There’s three kiddie car-seats that have been professionally installed at twenty-six bucks a pop in the backseat of my car. They take up the entire row of my once elegant full-sized four-door sports sedan. I trick myself into believing it’s a dream-car. I bought it used at a fraction of what it would have cost new. I’d never be able to buy a car like that new. I don’t care too much about things being new. Pristine is not a virtue I give a shit about. Used stuff got me through my younger days. Used books. Used clothes. Used records. Used cars. Dingy, hollow, used up bars where there were no ropes, no bouncers, no lines, populated by guys like me and women nobody fought over or tried to do cartwheels for. That’s how I liked it. I was no fighter or acrobat or clown. My careerist friends accused me of having low standards; tried to hit me with those left-handed compliments, telling me I saw beauty in certain people or objects where others just saw plainness. I didn’t care. I got mine while they were standing in line practicing their tricks.

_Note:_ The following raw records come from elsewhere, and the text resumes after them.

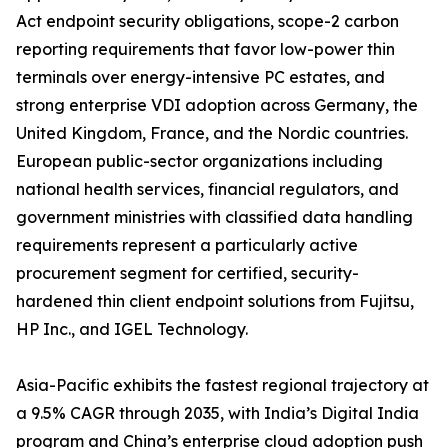
Act endpoint security obligations, scope-2 carbon
reporting requirements that favor low-power thin
terminals over energy-intensive PC estates, and
strong enterprise VDI adoption across Germany, the
United Kingdom, France, and the Nordic countries.
European public-sector organizations including
national health services, financial regulators, and
government ministries with classified data handling
requirements represent a particularly active
procurement segment for certified, security-
hardened thin client endpoint solutions from Fujitsu,
HP Inc., and IGEL Technology.
Asia-Pacific exhibits the fastest regional trajectory at
a 9.5% CAGR through 2035, with India’s Digital India
program and China’s enterprise cloud adoption push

“Are you listening to what I’m saying, Dada,” asks my rambunctious strapped-in six-year old kicking the back of my seat.
“Of course I am, sonny boy,” I lie, catching his eye in the side-view. I wasn’t exactly lying. I had heard him in part of my head, while in another part of my head I considered other places I could’ve misplaced my Phil Alvin/John Lee Hooker cassette, while with the front of my head I negotiated eastbound traffic full of selfish texters and slo-mo stoners and harried parents and nervous office workers all clogging up the lanes on Ventura Boulevard, while with yet another part of my head I wondered if there would ever come a time when I would accept the hard facts: there’s no do-overs, there’s no going back, there’s only where I am today and there’s still plenty good roads ahead with side roads, unmarked roads, detours, pleasant bumps, fun dips and plenty of gas in the tank to get at all of it. But I had heard my boy too.

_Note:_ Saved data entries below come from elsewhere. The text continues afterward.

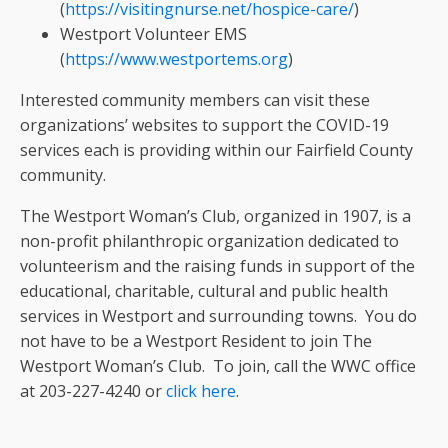
(
https://visitingnurse.net/hospice-care/
)
Westport Volunteer EMS
(
https://www.westportems.org
)
Interested community members can visit these
organizations’ websites to support the COVID-19
services each is providing within our Fairfield County
community.
The Westport Woman’s Club, organized in 1907, is a
non-profit philanthropic organization dedicated to
volunteerism and the raising funds in support of the
educational, charitable, cultural and public health
services in Westport and surrounding towns. You do
not have to be a Westport Resident to join The
Westport Woman’s Club. To join, call the WWC office
at 203-227-4240 or
click here
.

He was telling me about his dream from last night where he was lighting matches. He and his little girlfriend from school were lighting matchsticks and throwing them at each other. They were having such fun, he said, “and nobody came to stop us and the flames around us got higher and higher till the entire house burned down!” He yelled this last part with great joy, clapping his pudgy little hands together and slamming his strapped-in back into the professionally installed car-seat, almost making it come loose.
“Watch the seat,” I yell into the side-view. I don’t want to make another trip to the professional car seat installer.
“Whose house was it that you burned down with your little friend,” I ask.
“I don’t know, Dada. It wasn’t part of the dream.”
I go back to wondering where I left my bootleg cassette. My little thought-trick hasn’t worked. Still haven’t learned to let go, to accept that it was gone. It’s fine to look ahead, but what’s the harm in looking back at where you’ve been once in a while? That’s gotta be worth something too. I wonder if I could replay that night at McCabe’s in my head; if I could keep Phil’s golden voice alive and present by talking about it “Back in my day” style, like blowing on a dying ember to keep the flicker alive, to save the fire for later, when you might need it.
I drop the boys off and remind myself to hide all the matches when I get home.